One of the earliest logos anyone who is alive today will remember is that of the dog Nipper sitting in front of a phonograph and listening very intently. The motto “His Master’s Voice” is part of that logo. This logo made its debut in 1910. Is that logo still in use? You bet it is! RCA, the corporation that took over the Victor Talking Machine Company in 1920, still uses Nipper to hawk its products.
An even earlier logo, which is still very much in use, is that of Prudential Insurance – the Rock of Gibraltar. This came on the scene in 1896 and Prudential still urges consumers to “rely on the Rock”.
Some logos are so powerful they become universally known as symbols of a complete profession. Any doctor’s office will turn up a host of papers and other medical items imprinted with the symbol of a snake entwined around a staff – the caduceus. The medical community uses this logo to identify itself and every layman recognizes it.

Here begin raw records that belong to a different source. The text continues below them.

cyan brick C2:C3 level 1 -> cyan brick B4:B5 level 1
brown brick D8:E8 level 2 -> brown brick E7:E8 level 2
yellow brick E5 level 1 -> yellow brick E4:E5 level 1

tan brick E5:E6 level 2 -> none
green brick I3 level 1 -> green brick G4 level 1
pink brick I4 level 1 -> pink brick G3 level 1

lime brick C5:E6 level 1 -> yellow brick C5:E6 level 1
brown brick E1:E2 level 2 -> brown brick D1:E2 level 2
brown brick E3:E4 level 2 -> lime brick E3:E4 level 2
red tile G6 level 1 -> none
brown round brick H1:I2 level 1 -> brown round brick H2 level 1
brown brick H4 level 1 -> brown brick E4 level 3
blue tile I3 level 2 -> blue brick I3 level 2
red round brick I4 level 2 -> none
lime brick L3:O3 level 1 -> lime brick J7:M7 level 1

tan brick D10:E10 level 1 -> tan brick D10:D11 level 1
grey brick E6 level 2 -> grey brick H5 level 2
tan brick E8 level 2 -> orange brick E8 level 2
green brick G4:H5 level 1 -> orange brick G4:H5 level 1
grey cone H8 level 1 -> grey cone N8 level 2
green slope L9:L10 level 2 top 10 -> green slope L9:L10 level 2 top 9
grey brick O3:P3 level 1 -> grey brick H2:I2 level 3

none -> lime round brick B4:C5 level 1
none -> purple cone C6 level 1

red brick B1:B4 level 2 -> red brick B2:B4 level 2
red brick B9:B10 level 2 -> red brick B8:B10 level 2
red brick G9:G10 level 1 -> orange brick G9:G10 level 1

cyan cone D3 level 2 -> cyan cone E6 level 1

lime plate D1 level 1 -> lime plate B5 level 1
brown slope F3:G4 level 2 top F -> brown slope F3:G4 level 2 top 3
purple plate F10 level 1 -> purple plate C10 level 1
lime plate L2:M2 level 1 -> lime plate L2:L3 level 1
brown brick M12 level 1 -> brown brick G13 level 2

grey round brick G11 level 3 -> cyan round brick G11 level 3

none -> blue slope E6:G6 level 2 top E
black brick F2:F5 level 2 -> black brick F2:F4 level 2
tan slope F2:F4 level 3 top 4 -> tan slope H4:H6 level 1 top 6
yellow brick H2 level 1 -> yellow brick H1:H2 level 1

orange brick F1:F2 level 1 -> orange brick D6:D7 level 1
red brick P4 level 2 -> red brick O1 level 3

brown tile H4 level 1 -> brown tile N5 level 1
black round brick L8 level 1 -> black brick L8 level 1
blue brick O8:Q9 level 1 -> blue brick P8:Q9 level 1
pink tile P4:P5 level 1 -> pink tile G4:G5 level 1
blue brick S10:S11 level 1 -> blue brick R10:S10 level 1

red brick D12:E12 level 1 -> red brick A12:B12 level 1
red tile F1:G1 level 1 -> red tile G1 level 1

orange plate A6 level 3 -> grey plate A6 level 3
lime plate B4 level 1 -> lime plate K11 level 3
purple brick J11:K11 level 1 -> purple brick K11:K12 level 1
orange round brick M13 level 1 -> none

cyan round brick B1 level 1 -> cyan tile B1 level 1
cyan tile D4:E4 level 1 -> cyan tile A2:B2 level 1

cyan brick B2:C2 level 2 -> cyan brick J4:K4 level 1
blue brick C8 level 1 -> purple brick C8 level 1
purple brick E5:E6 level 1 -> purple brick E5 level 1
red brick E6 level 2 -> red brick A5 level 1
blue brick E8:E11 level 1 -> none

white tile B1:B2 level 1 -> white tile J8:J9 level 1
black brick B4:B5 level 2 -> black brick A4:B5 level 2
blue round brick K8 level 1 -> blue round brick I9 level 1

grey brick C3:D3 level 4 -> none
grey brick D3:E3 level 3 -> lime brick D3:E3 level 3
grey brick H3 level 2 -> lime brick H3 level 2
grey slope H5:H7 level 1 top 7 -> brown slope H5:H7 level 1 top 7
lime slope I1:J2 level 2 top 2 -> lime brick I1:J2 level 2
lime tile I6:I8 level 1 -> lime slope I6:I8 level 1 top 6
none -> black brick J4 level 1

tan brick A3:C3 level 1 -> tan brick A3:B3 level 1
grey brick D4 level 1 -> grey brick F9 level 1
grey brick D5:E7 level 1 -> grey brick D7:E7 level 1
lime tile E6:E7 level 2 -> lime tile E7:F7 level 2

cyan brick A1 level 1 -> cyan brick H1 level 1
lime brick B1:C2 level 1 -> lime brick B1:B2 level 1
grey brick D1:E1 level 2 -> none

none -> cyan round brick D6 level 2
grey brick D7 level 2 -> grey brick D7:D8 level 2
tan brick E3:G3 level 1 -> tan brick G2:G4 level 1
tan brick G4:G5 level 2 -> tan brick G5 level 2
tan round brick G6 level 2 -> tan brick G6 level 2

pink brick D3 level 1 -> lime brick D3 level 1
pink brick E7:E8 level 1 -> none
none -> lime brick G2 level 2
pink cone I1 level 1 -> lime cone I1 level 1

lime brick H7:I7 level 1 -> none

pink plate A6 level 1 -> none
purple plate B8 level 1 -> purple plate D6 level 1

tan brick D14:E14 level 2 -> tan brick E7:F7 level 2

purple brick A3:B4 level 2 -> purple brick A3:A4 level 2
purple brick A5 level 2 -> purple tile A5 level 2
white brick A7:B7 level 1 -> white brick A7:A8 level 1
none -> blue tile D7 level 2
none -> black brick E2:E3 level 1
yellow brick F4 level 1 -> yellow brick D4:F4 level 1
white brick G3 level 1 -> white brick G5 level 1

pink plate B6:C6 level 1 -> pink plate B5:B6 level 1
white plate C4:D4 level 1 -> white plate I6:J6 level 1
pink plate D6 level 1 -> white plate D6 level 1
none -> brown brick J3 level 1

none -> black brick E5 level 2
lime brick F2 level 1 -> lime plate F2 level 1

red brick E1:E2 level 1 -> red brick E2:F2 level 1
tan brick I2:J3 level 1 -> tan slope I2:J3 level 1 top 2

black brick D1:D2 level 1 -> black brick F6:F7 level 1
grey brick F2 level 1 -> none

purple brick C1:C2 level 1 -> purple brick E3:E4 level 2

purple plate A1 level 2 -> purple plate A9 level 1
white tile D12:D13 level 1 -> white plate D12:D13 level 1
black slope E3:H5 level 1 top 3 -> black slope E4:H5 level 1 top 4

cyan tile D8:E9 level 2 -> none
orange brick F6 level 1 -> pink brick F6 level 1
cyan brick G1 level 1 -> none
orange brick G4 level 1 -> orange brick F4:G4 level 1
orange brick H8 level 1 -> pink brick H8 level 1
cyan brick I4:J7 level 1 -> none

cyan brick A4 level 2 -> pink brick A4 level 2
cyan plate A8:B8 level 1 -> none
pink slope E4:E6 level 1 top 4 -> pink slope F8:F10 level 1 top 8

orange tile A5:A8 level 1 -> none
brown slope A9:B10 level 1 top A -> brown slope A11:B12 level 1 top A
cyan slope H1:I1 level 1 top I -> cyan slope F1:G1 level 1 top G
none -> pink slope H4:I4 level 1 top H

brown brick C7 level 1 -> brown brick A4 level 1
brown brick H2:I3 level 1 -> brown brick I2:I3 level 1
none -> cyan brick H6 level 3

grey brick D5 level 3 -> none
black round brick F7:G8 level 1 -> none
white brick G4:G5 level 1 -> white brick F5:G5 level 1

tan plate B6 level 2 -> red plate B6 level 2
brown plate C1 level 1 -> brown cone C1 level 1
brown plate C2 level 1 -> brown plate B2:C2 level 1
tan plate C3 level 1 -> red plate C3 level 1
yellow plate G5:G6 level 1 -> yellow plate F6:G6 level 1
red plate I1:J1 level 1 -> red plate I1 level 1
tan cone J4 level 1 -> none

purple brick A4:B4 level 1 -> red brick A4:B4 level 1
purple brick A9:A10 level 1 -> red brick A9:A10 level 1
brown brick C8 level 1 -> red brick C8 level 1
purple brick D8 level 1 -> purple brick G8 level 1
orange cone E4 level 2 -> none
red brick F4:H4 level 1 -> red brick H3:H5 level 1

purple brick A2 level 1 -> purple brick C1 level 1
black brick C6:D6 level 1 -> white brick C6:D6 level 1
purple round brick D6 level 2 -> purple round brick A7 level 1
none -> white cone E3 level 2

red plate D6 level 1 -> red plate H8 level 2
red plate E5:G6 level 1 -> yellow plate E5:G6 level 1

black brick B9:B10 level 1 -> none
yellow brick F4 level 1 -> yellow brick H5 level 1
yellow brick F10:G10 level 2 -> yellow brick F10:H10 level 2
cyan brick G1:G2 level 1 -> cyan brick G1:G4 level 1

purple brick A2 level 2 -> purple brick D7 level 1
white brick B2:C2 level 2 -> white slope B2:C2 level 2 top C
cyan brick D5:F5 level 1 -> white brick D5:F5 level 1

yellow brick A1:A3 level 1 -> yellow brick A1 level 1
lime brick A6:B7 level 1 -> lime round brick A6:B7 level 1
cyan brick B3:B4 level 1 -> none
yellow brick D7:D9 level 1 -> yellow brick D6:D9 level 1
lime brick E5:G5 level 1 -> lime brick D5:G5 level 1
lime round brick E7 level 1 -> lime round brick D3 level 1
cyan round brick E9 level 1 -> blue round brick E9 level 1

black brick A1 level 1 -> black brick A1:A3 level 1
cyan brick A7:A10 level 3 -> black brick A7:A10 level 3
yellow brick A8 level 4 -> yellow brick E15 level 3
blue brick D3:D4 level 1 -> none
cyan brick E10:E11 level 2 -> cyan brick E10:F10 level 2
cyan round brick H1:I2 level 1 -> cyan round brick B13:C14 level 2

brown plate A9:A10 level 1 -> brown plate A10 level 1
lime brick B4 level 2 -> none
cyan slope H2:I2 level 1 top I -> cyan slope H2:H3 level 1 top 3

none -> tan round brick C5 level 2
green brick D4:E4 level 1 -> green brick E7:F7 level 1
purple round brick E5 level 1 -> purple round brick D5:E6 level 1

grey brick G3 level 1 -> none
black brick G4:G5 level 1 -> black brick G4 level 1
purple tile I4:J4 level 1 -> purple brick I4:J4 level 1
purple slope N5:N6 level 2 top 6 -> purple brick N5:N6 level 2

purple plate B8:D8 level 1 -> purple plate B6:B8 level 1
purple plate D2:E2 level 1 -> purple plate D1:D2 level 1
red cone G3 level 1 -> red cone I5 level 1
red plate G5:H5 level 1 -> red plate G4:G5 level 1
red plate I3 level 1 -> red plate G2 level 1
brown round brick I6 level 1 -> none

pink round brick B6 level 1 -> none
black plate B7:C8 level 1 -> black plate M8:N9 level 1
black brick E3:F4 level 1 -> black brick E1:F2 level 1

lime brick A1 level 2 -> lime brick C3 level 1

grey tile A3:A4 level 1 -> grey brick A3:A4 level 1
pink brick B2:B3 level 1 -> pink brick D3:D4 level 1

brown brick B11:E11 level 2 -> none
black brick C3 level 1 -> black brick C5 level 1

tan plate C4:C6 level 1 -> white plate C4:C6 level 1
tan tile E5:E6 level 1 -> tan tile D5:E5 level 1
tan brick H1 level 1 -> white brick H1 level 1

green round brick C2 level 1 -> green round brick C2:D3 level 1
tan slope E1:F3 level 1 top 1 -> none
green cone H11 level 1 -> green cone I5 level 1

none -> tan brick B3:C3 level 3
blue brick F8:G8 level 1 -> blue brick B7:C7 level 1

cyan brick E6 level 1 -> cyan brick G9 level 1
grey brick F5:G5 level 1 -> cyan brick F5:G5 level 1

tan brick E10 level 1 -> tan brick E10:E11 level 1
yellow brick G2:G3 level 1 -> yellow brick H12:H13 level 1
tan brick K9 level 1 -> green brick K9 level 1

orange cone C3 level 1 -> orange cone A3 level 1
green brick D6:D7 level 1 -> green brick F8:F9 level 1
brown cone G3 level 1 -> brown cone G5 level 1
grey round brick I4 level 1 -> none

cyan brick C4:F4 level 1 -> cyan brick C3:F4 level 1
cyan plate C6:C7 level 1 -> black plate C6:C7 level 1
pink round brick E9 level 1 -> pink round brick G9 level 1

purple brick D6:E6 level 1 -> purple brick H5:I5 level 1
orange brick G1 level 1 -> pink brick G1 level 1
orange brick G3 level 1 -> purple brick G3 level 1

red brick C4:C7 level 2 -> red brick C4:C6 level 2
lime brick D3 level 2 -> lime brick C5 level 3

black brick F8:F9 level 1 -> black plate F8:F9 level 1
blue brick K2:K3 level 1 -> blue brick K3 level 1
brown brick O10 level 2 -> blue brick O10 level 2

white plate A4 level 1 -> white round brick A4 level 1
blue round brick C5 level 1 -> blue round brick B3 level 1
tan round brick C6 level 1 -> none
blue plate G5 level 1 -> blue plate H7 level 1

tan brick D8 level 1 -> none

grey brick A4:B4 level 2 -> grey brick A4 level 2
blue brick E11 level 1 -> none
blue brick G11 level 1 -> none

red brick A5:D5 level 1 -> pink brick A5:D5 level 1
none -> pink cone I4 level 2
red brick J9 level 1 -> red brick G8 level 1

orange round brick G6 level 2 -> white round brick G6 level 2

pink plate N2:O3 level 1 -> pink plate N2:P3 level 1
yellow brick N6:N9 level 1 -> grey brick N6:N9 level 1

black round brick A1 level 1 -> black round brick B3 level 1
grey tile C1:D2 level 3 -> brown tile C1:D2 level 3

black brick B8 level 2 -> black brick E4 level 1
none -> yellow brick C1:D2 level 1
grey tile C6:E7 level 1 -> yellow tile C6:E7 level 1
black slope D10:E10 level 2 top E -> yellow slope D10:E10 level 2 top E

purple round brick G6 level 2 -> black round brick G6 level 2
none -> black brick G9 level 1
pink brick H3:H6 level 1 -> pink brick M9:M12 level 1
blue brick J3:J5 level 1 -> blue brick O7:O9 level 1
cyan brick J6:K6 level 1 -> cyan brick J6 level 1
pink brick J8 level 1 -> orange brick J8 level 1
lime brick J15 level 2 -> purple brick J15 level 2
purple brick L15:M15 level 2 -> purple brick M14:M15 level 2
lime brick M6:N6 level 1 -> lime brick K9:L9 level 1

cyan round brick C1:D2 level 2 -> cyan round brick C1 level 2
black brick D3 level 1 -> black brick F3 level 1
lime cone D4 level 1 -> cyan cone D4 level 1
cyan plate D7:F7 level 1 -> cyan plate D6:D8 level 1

Various religions use logos to reach their flocks. The cross, the Star of David are symbols of two of the major sects.
In the secular world, however, logos have grown so ubiquitously, that children in the new generation can identify popular logos even before they have learned to talk. What little child doesn’t immediately recognize the Golden Arches of McDonald’s?
The use of logos as trademarks goes back in time to the early days of the Renaissance, the 13th Century. Goldsmiths’ marks, paper makers’ watermarks were among the first logos used in this way, as trademarks. Trademarks, in today’s world of advertising, provide an easy method for recognizing a particular product.
Call them what you will – icon, trademark or logo – these powerful symbols have revolutionized the advertising world and you can’t escape their effect.